When I've asked him why he's scared to go into rooms alone he says because he feels like something is there with him. We have only lived in this house for a year, and his fears have become worse since we moved in but I think it's because it's a much bigger house. When he was a toddler he was very clingy to me, followed me from room to room but I was ok with it. Maybe I shouldn't have allowed him to be so attached to me.

Quoting StarburstKisses:

has he talked about why the dark scares him? Has he said he's seen anything? 

Quoting shellbelle4:

He is afraid of the dark, but none of these rooms are dark when he's in them.
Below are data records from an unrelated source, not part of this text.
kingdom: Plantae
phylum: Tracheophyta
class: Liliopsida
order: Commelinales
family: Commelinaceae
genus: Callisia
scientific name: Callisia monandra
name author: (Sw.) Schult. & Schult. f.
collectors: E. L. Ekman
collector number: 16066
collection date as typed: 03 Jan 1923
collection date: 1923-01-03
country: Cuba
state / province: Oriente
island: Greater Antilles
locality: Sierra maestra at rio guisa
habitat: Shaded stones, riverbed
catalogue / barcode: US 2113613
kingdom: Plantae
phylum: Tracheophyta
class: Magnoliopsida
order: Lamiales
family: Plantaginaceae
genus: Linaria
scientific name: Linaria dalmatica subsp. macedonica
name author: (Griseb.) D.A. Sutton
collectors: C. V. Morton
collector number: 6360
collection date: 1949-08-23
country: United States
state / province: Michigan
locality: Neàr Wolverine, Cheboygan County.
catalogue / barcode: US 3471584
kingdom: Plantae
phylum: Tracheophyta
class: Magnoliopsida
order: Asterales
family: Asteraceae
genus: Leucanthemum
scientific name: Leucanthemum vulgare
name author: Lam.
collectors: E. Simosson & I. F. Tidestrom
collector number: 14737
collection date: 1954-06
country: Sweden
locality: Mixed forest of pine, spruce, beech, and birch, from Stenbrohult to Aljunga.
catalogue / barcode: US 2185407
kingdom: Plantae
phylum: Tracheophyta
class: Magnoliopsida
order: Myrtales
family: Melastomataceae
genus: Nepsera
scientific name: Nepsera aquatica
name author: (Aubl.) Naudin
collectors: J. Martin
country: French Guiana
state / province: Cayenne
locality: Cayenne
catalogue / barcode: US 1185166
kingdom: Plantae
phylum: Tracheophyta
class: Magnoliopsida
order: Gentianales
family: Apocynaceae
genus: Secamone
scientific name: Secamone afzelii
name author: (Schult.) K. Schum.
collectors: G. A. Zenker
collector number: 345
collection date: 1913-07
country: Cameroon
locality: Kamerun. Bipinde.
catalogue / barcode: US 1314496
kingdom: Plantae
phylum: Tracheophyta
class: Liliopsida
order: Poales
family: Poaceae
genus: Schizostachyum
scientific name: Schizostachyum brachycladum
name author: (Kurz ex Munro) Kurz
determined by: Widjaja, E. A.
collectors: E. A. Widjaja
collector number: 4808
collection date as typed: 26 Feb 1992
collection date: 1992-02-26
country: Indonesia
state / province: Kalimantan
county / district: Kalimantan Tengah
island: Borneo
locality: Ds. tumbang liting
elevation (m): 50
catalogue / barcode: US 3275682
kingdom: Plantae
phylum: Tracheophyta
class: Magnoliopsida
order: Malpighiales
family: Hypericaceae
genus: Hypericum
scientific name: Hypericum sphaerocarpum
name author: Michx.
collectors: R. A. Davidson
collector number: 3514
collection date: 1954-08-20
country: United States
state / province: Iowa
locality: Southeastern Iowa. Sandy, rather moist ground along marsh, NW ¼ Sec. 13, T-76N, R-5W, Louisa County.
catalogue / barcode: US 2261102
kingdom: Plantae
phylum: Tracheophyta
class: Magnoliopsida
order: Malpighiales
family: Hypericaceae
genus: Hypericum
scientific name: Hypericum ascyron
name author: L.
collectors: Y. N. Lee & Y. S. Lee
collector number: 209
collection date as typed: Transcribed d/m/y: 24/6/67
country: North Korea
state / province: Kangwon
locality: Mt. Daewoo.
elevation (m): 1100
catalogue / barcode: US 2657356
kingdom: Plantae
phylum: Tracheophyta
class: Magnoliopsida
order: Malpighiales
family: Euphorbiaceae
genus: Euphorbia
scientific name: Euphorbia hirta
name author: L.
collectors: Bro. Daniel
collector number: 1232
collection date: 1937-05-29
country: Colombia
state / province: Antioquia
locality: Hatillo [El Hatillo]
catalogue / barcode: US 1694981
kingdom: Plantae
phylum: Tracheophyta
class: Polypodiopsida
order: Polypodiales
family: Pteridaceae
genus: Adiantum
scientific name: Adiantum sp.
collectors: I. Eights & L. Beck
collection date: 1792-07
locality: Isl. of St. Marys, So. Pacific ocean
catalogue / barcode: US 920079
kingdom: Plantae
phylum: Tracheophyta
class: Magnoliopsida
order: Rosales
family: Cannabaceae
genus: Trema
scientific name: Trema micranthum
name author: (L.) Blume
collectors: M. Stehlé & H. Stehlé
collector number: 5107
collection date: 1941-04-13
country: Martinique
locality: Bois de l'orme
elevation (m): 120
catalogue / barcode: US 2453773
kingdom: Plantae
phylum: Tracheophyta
He just won't venture into a part of the house that isn't occupied at the time, even his own room to play, or get dressed. I'm at a complete loss.

Quoting snowiscold:

Mama, I don't have any advice for you, but I can empathize.  Until I was about sixteen, I was terrified to be alone also.  Perhaps you could put night lights in each room if he is afraid of the dark.  Playing some music throughout the house to help distract his thoughts when having to enter a room alone may help.  Best wishes to you and your son. 

 

 


Lindalou907
by Silver Member on Jan. 10, 2013 at 8:47 PM

He will outgrow it eventually, he has an active imagination and something or someone scared him. My kids all went through phases like that, I found out later their cousin had been telling scary stories. See if you can find some childrens books about the subject, I know Berenstain Bears has one, also, the previous suggestion about longer and longer exposure to being alone is a good one!